The findings come from the Healthcare Email Security Maturity Index 2026, published by Paubox, a HIPAA compliant email security company. The Maturity Index scored each organization across eight dimensions of email security and surfaced the gap between what leaders believe their controls do and what the data shows.
The scoring exposed encryption as the weakest dimension. Breached organizations themselves told Paubox what needed to change: 47% named strengthening encryption policies as their top post-breach action, ahead of phishing simulation training or changing email providers.

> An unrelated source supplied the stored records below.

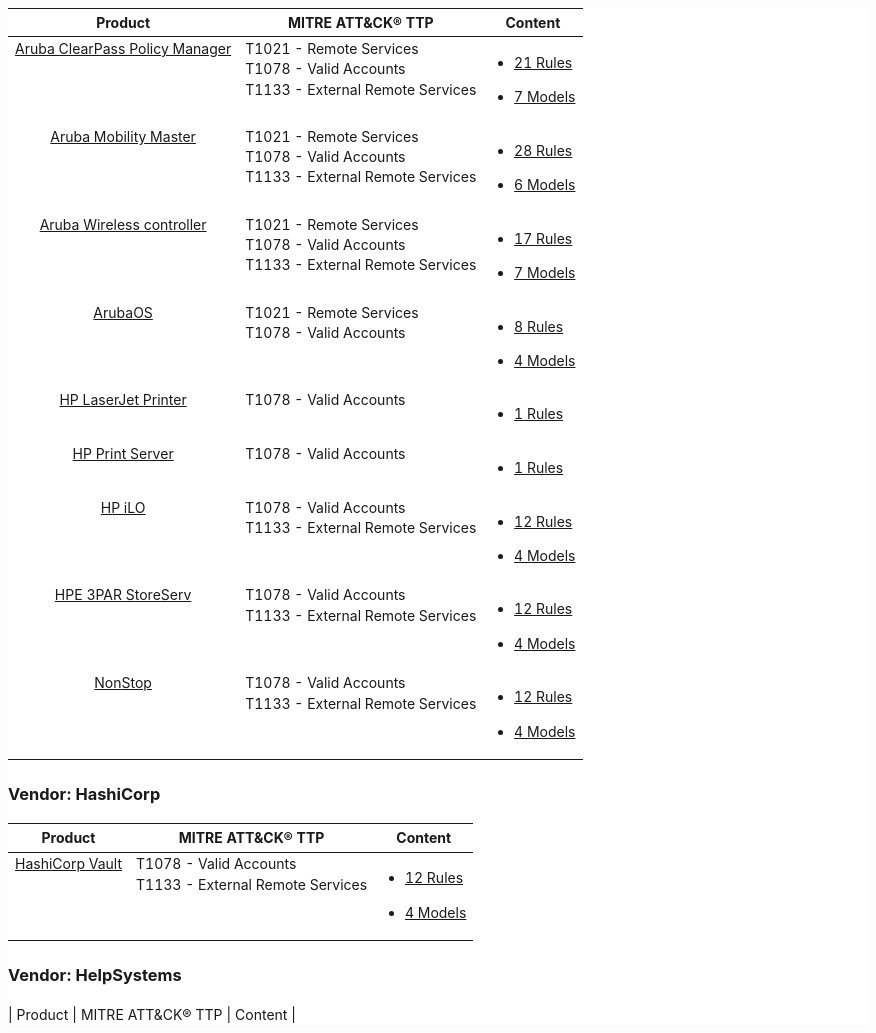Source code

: |                                                      Product                                                      | MITRE ATT&CK® TTP                                                                         | Content                                                                                                                                                                      |
|:-----------------------------------------------------------------------------------------------------------------:| ----------------------------------------------------------------------------------------- | ---------------------------------------------------------------------------------------------------------------------------------------------------------------------------- |
| [Aruba ClearPass Policy Manager](../DS/HP/aruba_clearpass_policy_manager/ds_hp_aruba_clearpass_policy_manager.md) | T1021 - Remote Services<br>T1078 - Valid Accounts<br>T1133 - External Remote Services<br> | [<ul><li>21 Rules</li></ul><ul><li>7 Models</li></ul>](../DS/HP/aruba_clearpass_policy_manager/RM/r_m_hp_aruba_clearpass_policy_manager_Abnormal_Authentication_&_Access.md) |
|              [Aruba Mobility Master](../DS/HP/aruba_mobility_master/ds_hp_aruba_mobility_master.md)               | T1021 - Remote Services<br>T1078 - Valid Accounts<br>T1133 - External Remote Services<br> | [<ul><li>28 Rules</li></ul><ul><li>6 Models</li></ul>](../DS/HP/aruba_mobility_master/RM/r_m_hp_aruba_mobility_master_Abnormal_Authentication_&_Access.md)                   |
|        [Aruba Wireless controller](../DS/HP/aruba_wireless_controller/ds_hp_aruba_wireless_controller.md)         | T1021 - Remote Services<br>T1078 - Valid Accounts<br>T1133 - External Remote Services<br> | [<ul><li>17 Rules</li></ul><ul><li>7 Models</li></ul>](../DS/HP/aruba_wireless_controller/RM/r_m_hp_aruba_wireless_controller_Abnormal_Authentication_&_Access.md)           |
|                                   [ArubaOS](../DS/HP/arubaos/ds_hp_arubaos.md)                                    | T1021 - Remote Services<br>T1078 - Valid Accounts<br>                                     | [<ul><li>8 Rules</li></ul><ul><li>4 Models</li></ul>](../DS/HP/arubaos/RM/r_m_hp_arubaos_Abnormal_Authentication_&_Access.md)                                                |
|                 [HP LaserJet Printer](../DS/HP/hp_laserjet_printer/ds_hp_hp_laserjet_printer.md)                  | T1078 - Valid Accounts<br>                                                                | [<ul><li>1 Rules</li></ul>](../DS/HP/hp_laserjet_printer/RM/r_m_hp_hp_laserjet_printer_Abnormal_Authentication_&_Access.md)                                                  |
|                       [HP Print Server](../DS/HP/hp_print_server/ds_hp_hp_print_server.md)                        | T1078 - Valid Accounts<br>                                                                | [<ul><li>1 Rules</li></ul>](../DS/HP/hp_print_server/RM/r_m_hp_hp_print_server_Abnormal_Authentication_&_Access.md)                                                          |
|                                     [HP iLO](../DS/HP/hp_ilo/ds_hp_hp_ilo.md)                                     | T1078 - Valid Accounts<br>T1133 - External Remote Services<br>                            | [<ul><li>12 Rules</li></ul><ul><li>4 Models</li></ul>](../DS/HP/hp_ilo/RM/r_m_hp_hp_ilo_Abnormal_Authentication_&_Access.md)                                                 |
|                   [HPE 3PAR StoreServ](../DS/HP/hpe_3par_storeserv/ds_hp_hpe_3par_storeserv.md)                   | T1078 - Valid Accounts<br>T1133 - External Remote Services<br>                            | [<ul><li>12 Rules</li></ul><ul><li>4 Models</li></ul>](../DS/HP/hpe_3par_storeserv/RM/r_m_hp_hpe_3par_storeserv_Abnormal_Authentication_&_Access.md)                         |
|                                   [NonStop](../DS/HP/nonstop/ds_hp_nonstop.md)                                    | T1078 - Valid Accounts<br>T1133 - External Remote Services<br>                            | [<ul><li>12 Rules</li></ul><ul><li>4 Models</li></ul>](../DS/HP/nonstop/RM/r_m_hp_nonstop_Abnormal_Authentication_&_Access.md)                                               |
### Vendor: HashiCorp
|                                      Product                                       | MITRE ATT&CK® TTP                                              | Content                                                                                                                                                      |
|:----------------------------------------------------------------------------------:| -------------------------------------------------------------- | ------------------------------------------------------------------------------------------------------------------------------------------------------------ |
| [HashiCorp Vault](../DS/HashiCorp/hashicorp_vault/ds_hashicorp_hashicorp_vault.md) | T1078 - Valid Accounts<br>T1133 - External Remote Services<br> | [<ul><li>12 Rules</li></ul><ul><li>4 Models</li></ul>](../DS/HashiCorp/hashicorp_vault/RM/r_m_hashicorp_hashicorp_vault_Abnormal_Authentication_&_Access.md) |
### Vendor: HelpSystems
|                                                                         Product                                                                          | MITRE ATT&CK® TTP                                                                                                                                                | Content                                                                                                                                                                                                       |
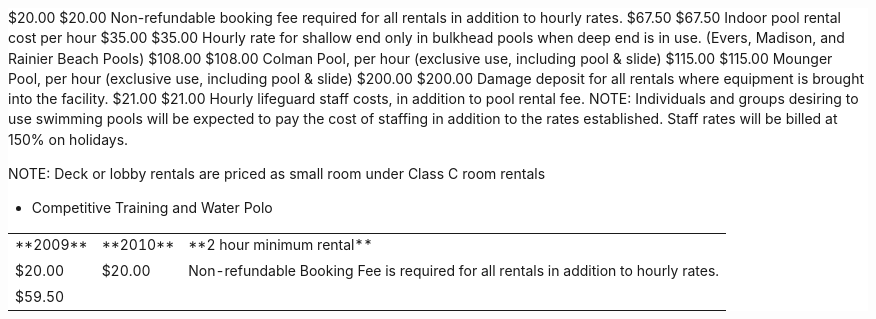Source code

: </td></tr><tr><td>$20.00

</td><td>$20.00

</td><td>Non-refundable booking fee required for all rentals in addition to hourly rates.

</td></tr><tr><td>$67.50

</td><td>$67.50

</td><td>Indoor pool rental cost per hour

</td></tr><tr><td>$35.00

</td><td>$35.00

</td><td>Hourly rate for shallow end only in bulkhead pools when deep end is in use. (Evers, Madison, and Rainier Beach Pools)

</td></tr><tr><td>$108.00

</td><td>$108.00

</td><td>Colman Pool, per hour (exclusive use, including pool & slide)

</td></tr><tr><td>$115.00

</td><td>$115.00

</td><td>Mounger Pool, per hour (exclusive use, including pool & slide)

</td></tr><tr><td>$200.00

</td><td>$200.00

</td><td>Damage deposit for all rentals where equipment is brought into the facility.

</td></tr><tr><td>$21.00

</td><td>$21.00

</td><td>Hourly lifeguard staff costs, in addition to pool rental fee.

</td></tr></table> NOTE: Individuals and groups desiring to use swimming pools will be expected to pay the cost of staffing in addition to the rates established. Staff rates will be billed at 150% on holidays.

 NOTE: Deck or lobby rentals are priced as small room under Class C room rentals

 * Competitive Training and Water Polo

<table><tr><td>**2009**

</td><td>**2010**

</td><td>**2 hour minimum rental**

</td></tr><tr><td>$20.00

</td><td>$20.00

</td><td>Non-refundable Booking Fee is required for all rentals in addition to hourly rates.

</td></tr><tr><td>$59.50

The encryption tools healthcare relies on are pushing staff to work around them. 48% of healthcare organizations always require email recipients to log in to a portal to read encrypted messages. Among those, more than 1 in 3 report clinical staff bypassing the workflow entirely.
“Recipient experience is not secondary to security,” said Hoala Greevy, founder and CEO of Paubox. “When more than a third of clinical staff are working around the encryption control, the control is not working.”
Healthcare data breaches carry the highest cost of any industry at $7.42 million per incident, according to IBM Security. Phishing is the leading initial access vector.
The report’s closing roadmap urges healthcare organizations to make encryption the default for outbound protected health information, replace legacy portals with a secure message center, and treat automation as a security control rather than a productivity feature.